Macro Insights: Bank of Japan on hold – yen at the mercy of US data and risk sentiment

Macro 5 minutes to read
Charu Chanana

Head of FX Strategy

Summary:  Bank of Japan Governor Kuroda’s last meeting ended without any surprises as policy settings were left unchanged. While incoming data will be key to watch for what tweaks the next governor Ueda can bring, the near-term focus shifts to US data on non-farm payrolls and inflation, as well as the extent of fallout in the US banking sector as the market appears to be a panic mode after SVB’s hasty fundraising.

Kuroda’s parting message lacked sparks

The Bank of Japan kept its policy unchanged at Governor Kuroda’s last meeting of his decade-long tenure. The target band for the 10-year JGB yield was kept unchanged at around 0%, with an upper limit of 0.50% after being raised in December. The BOJ held its short-term rate at -0.1%.

Although data and recent communication had hinted at no change in monetary policy, there were some apprehensions given Kuroda is famous for giving surprises to the market. However, the outcome carried his usual dovish tone, ensuring a smooth handover to incoming Governor Kazuo Ueda who has conveyed policy continuity in his first remarks after being nominated.

Growth and inflation dynamics do not support the case for immediate policy tweaks

The BOJ still stays on the transitory camp for inflation, with today’s statement again highlighting that cheap energy and fading hit from import prices will slow inflation, although it adds that prices will pick up again due to rising wages and changing expectations. Ueda has also signalled a similar narrative, suggesting that he does not see Japan’s inflation as structural or sustainable. Recent data has also shown some softening in Tokyo CPI for February, mainly due to government subsidy measures to keep utility bills from going through the roof. Further measures from PM Kishida to ease cost of living pressures may continue to point towards easing inflation pressures, but wages are being pushed higher as well as companies announce wage hikes on political push, and the evolution of both wages and inflation will be key to watch to gauge how BOJ policy can change under the new Governor.

Meanwhile, growth momentum is weakening and the BOJ policy sounded a caution on exports and production although the overall economic assessment was left unchanged. Still, the recent downside surprises in GDP growth, household spending and wage growth continue to suggest that it will be tough for the BOJ to pare stimulus in the near future.

Market entering panic mode

While the BOJ stayed short of invoking market fears, other global developments have been pointing towards a risk of crisis. Silvergate Capital Corp.’s abrupt shutdown and SVB Financial Group’s hasty fundraising have sent the US banks and the KBW Bank Index plummeting. This together with the expectation of faster tightening from the Federal Reserve and the deepest inversion of the Treasury yield curve is invoking concerns of a deep incoming recession.

Source: Bloomberg, Saxo

Key concerns stem from the reason SVB gave for needing to raise capital – startups pulling out cash deposits. This is mainly driven by venture-backed technology and health-care companies that went public last year, and questions are now being raised if SVB is just the tip of the iceberg as higher interest rates continue to push valuations lower presenting broader risks for lenders.

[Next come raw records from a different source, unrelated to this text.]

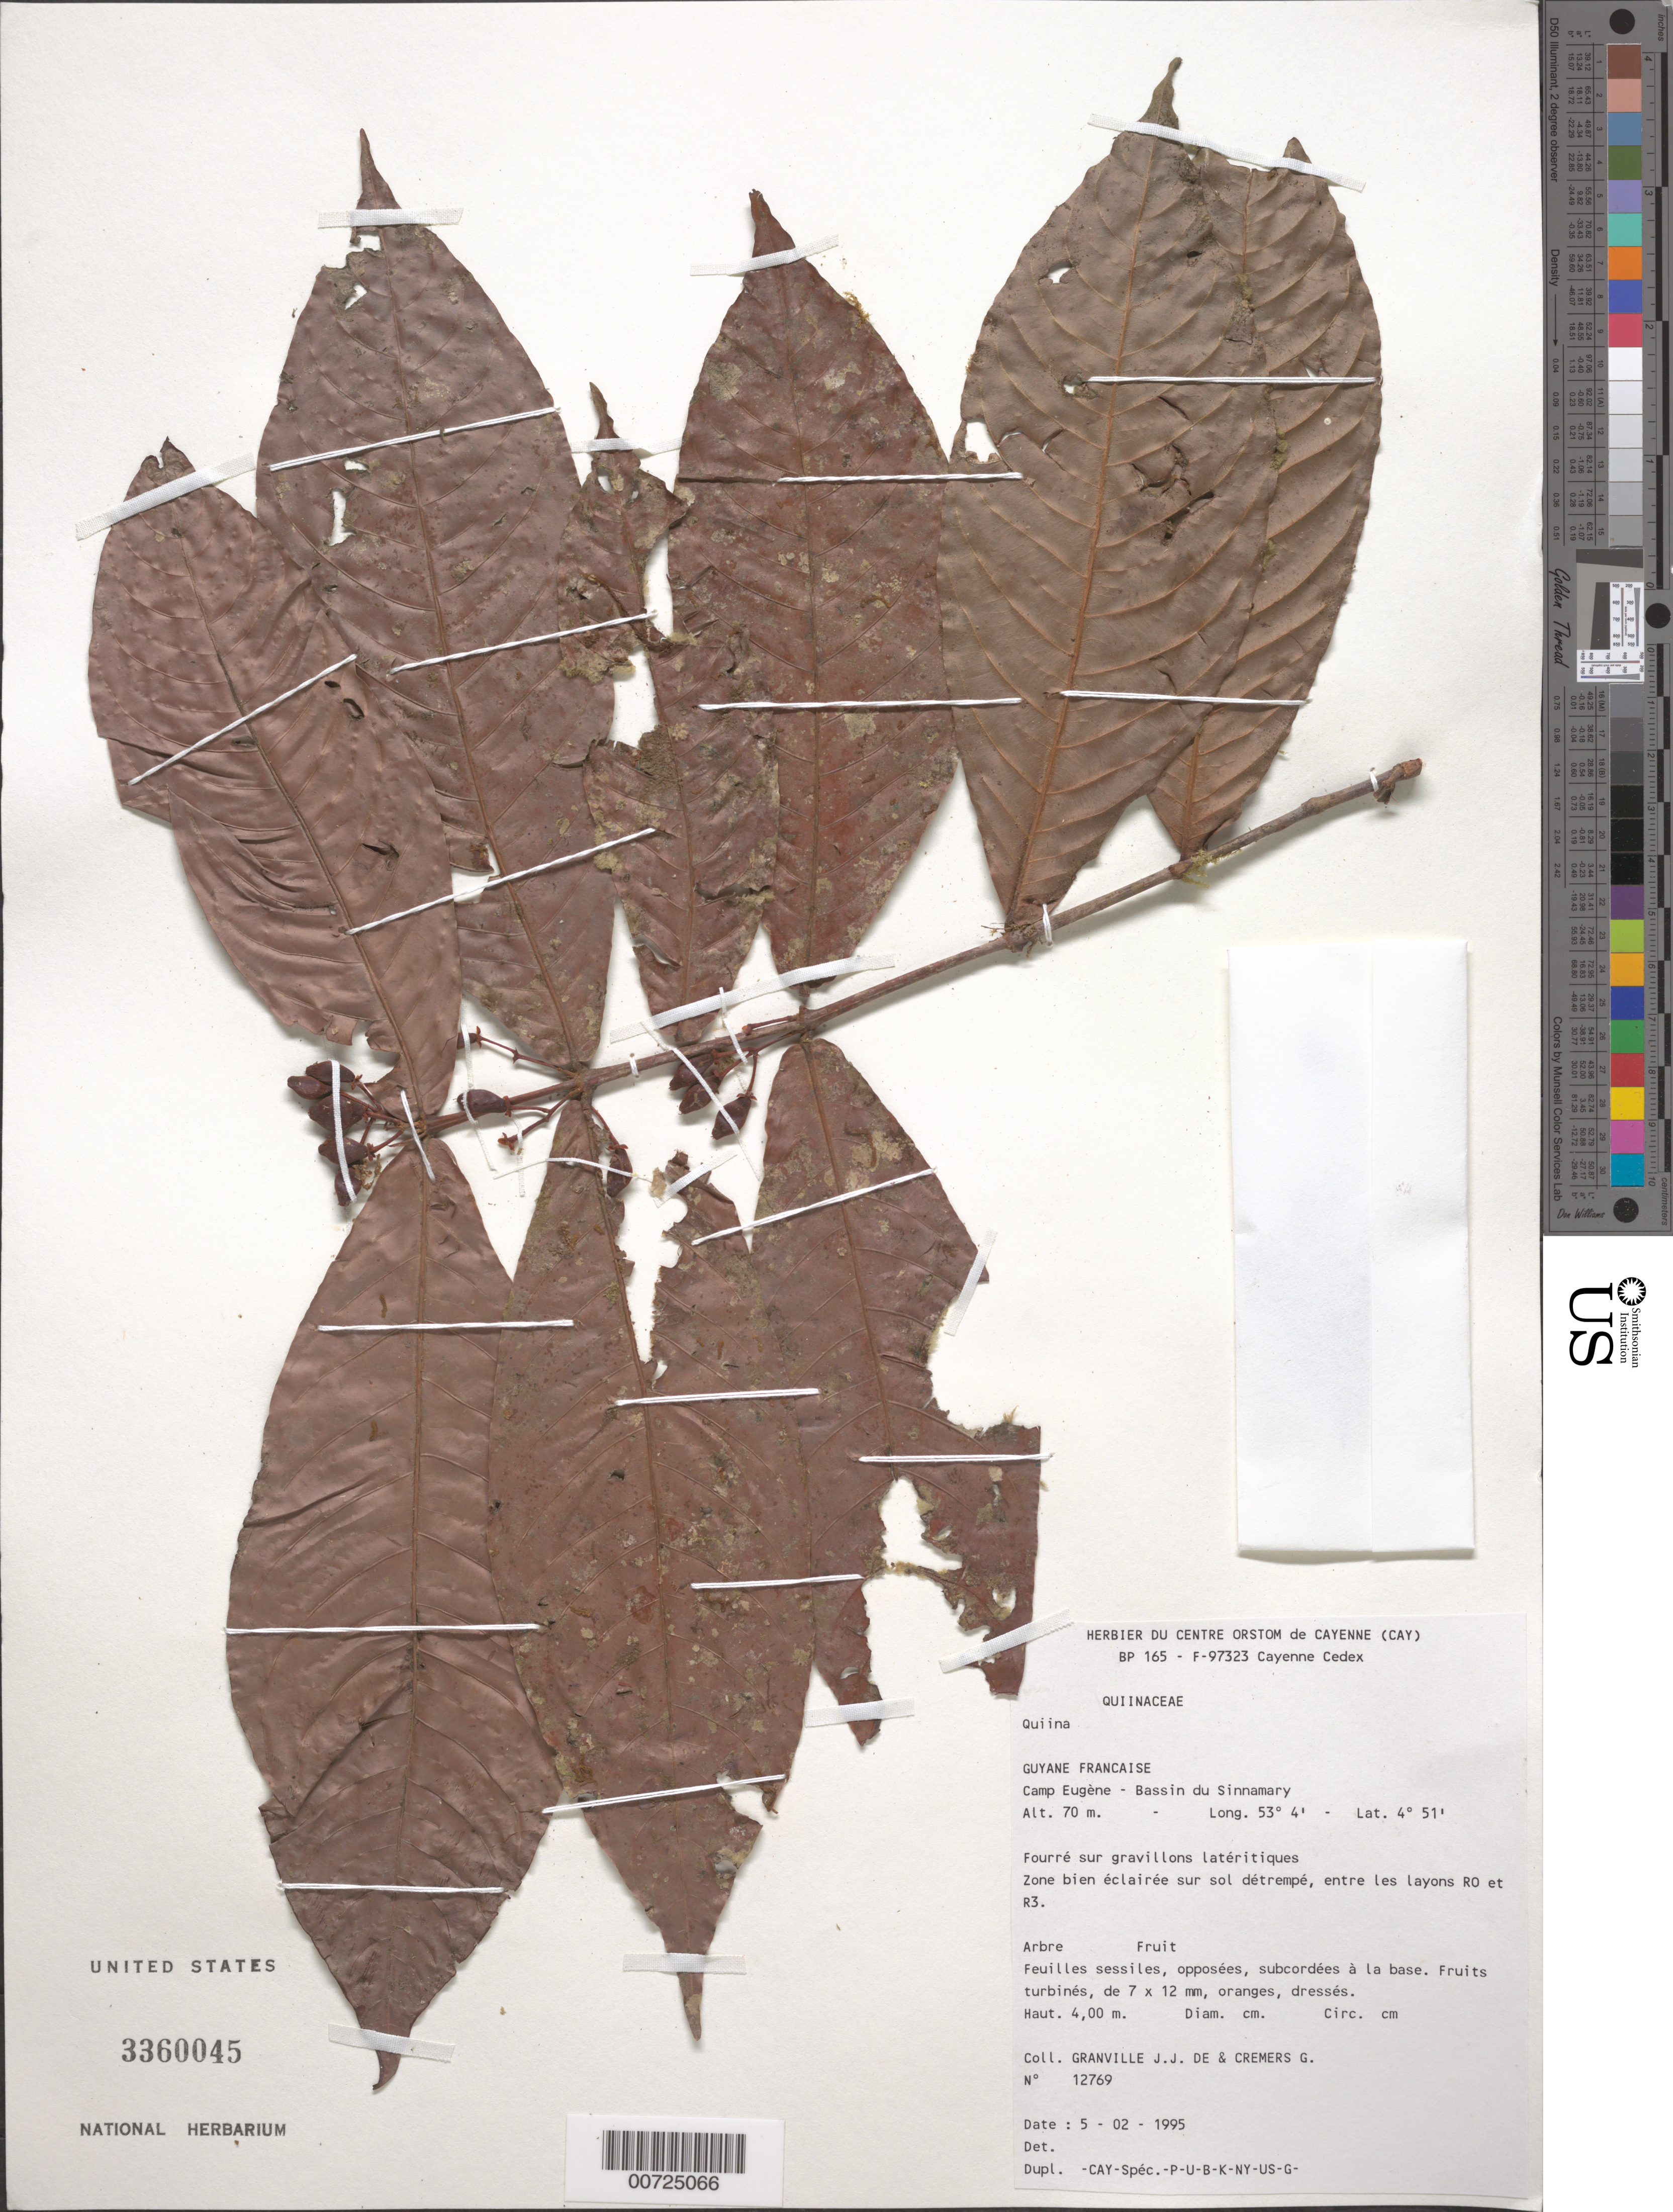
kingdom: Plantae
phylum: Tracheophyta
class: Magnoliopsida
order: Malpighiales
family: Quiinaceae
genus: Quiina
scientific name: Quiina sp.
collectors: J.-J. de Granville & G. Cremers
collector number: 12769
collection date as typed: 5-Feb-95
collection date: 1995-02-05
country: French Guiana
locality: Camp Eugène, Bassin du Sinnamary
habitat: Fine lateritic gravel; well-lit area on soft ground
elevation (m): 70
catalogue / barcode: US 3360045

The MSCI Asia Pacific Index dropped as much as 2% on Friday, dragged down by financial shares, keeping the risk-off sentiment alive. China reopening is also still in its early stages and data has been mixed, suggesting lack of catalysts to continue to drive a recovery, and Chinese stocks erased most of 2023 gains in light of the deteriorating risk sentiment. Japanese equities also slipped by 1.5% despite the ultra-loose monetary policy conditions being maintained.

Overall sentiment appears fragile with equities plunging and rate hikes getting priced out as investors flock to bonds in a bid for safe havens.

Yen direction unclear

Domestically, the incoming growth and inflation data, including the outcome of the spring wage negotiations, remains key to watch to assess if Ueda could consider policy normalization, given that he exhibited an openness to being flexible in addition to his message on policy continuity at the testimony last month. Still the message on flexibility was more directed towards responding to market disorders, and there is unlikely to be a pressing need for policy tightening unless inflation takes an ugly turn again.

This means the forthcoming data from the US, particularly the NFP jobs data and the February CPI, will be key to cement the case for a 50bps rate hike from the Fed this month and the primary driver for the Japanese yen in the short run. The base case remains for the data to remain hot, and even if we still get a 25bps rate hike in March, the possibility of the dot plot being revised upwards is high. This could push USDJPY towards the 140 mark.

However, the added concerns over the US banking sector spurring broader risk aversion could bring the yen support in focus. Depending on how far the SVB fallout extends, the yen’s safe haven bid could return and USDJPY could fall. Japanese stocks could remain interesting as monetary policy stays loose, provided the deterioration in global risk sentiment is contained.